* [WORK TO BE COMPLETED]: Transcribe the material verbatim, starting at its first line and stopping once the line containing "To identify research" has been given; no picture should appear.

* [SUPPLIED MATERIAL]:
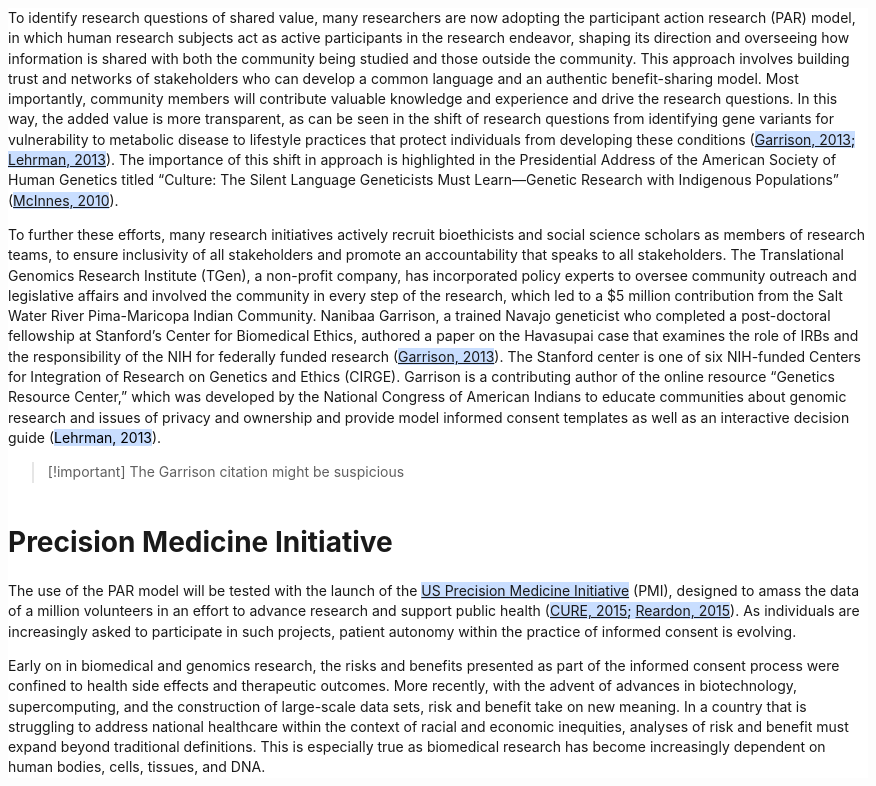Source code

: To identify research questions of shared value, many researchers are now adopting the participant action research (PAR) model, in which human research subjects act as active participants in the research endeavor, shaping its direction and overseeing how information is shared with both the community being studied and those outside the community. This approach involves building trust and networks of stakeholders who can develop a common language and an authentic benefit-sharing model. Most importantly, community members will contribute valuable knowledge and experience and drive the research questions. In this way, the added value is more transparent, as can be seen in the shift of research questions from identifying gene variants for vulnerability to metabolic disease to lifestyle practices that protect individuals from developing these conditions (<mark style="background: #ADCCFFA6;">[Garrison, 2013](http://sth.sagepub.com/content/38/2/201); [Lehrman, 2013](https://medium.com/stem-and-culture-chronicle/shifting-roles-shifting-research-collaborative-genetic-studies-with-indigenous-communities-a5196be3552c)</mark>). The importance of this shift in approach is highlighted in the Presidential Address of the American Society of Human Genetics titled “Culture: The Silent Language Geneticists Must Learn—Genetic Research with Indigenous Populations” (<mark style="background: #ADCCFFA6;">[McInnes, 2010](http://www.ncbi.nlm.nih.gov/pubmed/21516613)</mark>).

To further these efforts, many research initiatives actively recruit bioethicists and social science scholars as members of research teams, to ensure inclusivity of all stakeholders and promote an accountability that speaks to all stakeholders. The Translational Genomics Research Institute (TGen), a non-profit company, has incorporated policy experts to oversee community outreach and legislative affairs and involved the community in every step of the research, which led to a $5 million contribution from the Salt Water River Pima-Maricopa Indian Community. Nanibaa Garrison, a trained Navajo geneticist who completed a post-doctoral fellowship at Stanford’s Center for Biomedical Ethics, authored a paper on the Havasupai case that examines the role of IRBs and the responsibility of the NIH for federally funded research (<mark style="background: #ADCCFFA6;">[Garrison, 2013](http://sth.sagepub.com/content/early/2012/12/20/0162243912470009.abstract?rss=1%2520)</mark>). The Stanford center is one of six NIH-funded Centers for Integration of Research on Genetics and Ethics (CIRGE). Garrison is a contributing author of the online resource “Genetics Resource Center,” which was developed by the National Congress of American Indians to educate communities about genomic research and issues of privacy and ownership and provide model informed consent templates as well as an interactive decision guide (<mark style="background: #ADCCFFA6;">Lehrman, 2013</mark>).

> [!important] The Garrison citation might be suspicious

# Precision Medicine Initiative


The use of the PAR model will be tested with the launch of the <mark style="background: #ADCCFFA6;">[US Precision Medicine Initiative](https://www.whitehouse.gov/precision-medicine)</mark> (PMI), designed to amass the data of a million volunteers in an effort to advance research and support public health (<mark style="background: #ADCCFFA6;">[CURE, 2015](http://cureconnect.org/jo-handelsman-from-the-laboratory-to-the-whitehouse/); [Reardon, 2015](http://www.nature.com/news/us-tailored-medicine-project-aims-for-ethnic-balance-1.18023)</mark>). As individuals are increasingly asked to participate in such projects, patient autonomy within the practice of informed consent is evolving.

Early on in biomedical and genomics research, the risks and benefits presented as part of the informed consent process were confined to health side effects and therapeutic outcomes. More recently, with the advent of advances in biotechnology, supercomputing, and the construction of large-scale data sets, risk and benefit take on new meaning. In a country that is struggling to address national healthcare within the context of racial and economic inequities, analyses of risk and benefit must expand beyond traditional definitions. This is especially true as biomedical research has become increasingly dependent on human bodies, cells, tissues, and DNA.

* [TASK SOLUTION]:
Source code

: To identify research questions of shared value, many researchers are now adopting the participant action research (PAR) model, in which human research subjects act as active participants in the research endeavor, shaping its direction and overseeing how information is shared with both the community being studied and those outside the community. This approach involves building trust and networks of stakeholders who can develop a common language and an authentic benefit-sharing model. Most importantly, community members will contribute valuable knowledge and experience and drive the research questions. In this way, the added value is more transparent, as can be seen in the shift of research questions from identifying gene variants for vulnerability to metabolic disease to lifestyle practices that protect individuals from developing these conditions (<mark style="background: #ADCCFFA6;">[Garrison, 2013](http://sth.sagepub.com/content/38/2/201); [Lehrman, 2013](https://medium.com/stem-and-culture-chronicle/shifting-roles-shifting-research-collaborative-genetic-studies-with-indigenous-communities-a5196be3552c)</mark>). The importance of this shift in approach is highlighted in the Presidential Address of the American Society of Human Genetics titled “Culture: The Silent Language Geneticists Must Learn—Genetic Research with Indigenous Populations” (<mark style="background: #ADCCFFA6;">[McInnes, 2010](http://www.ncbi.nlm.nih.gov/pubmed/21516613)</mark>).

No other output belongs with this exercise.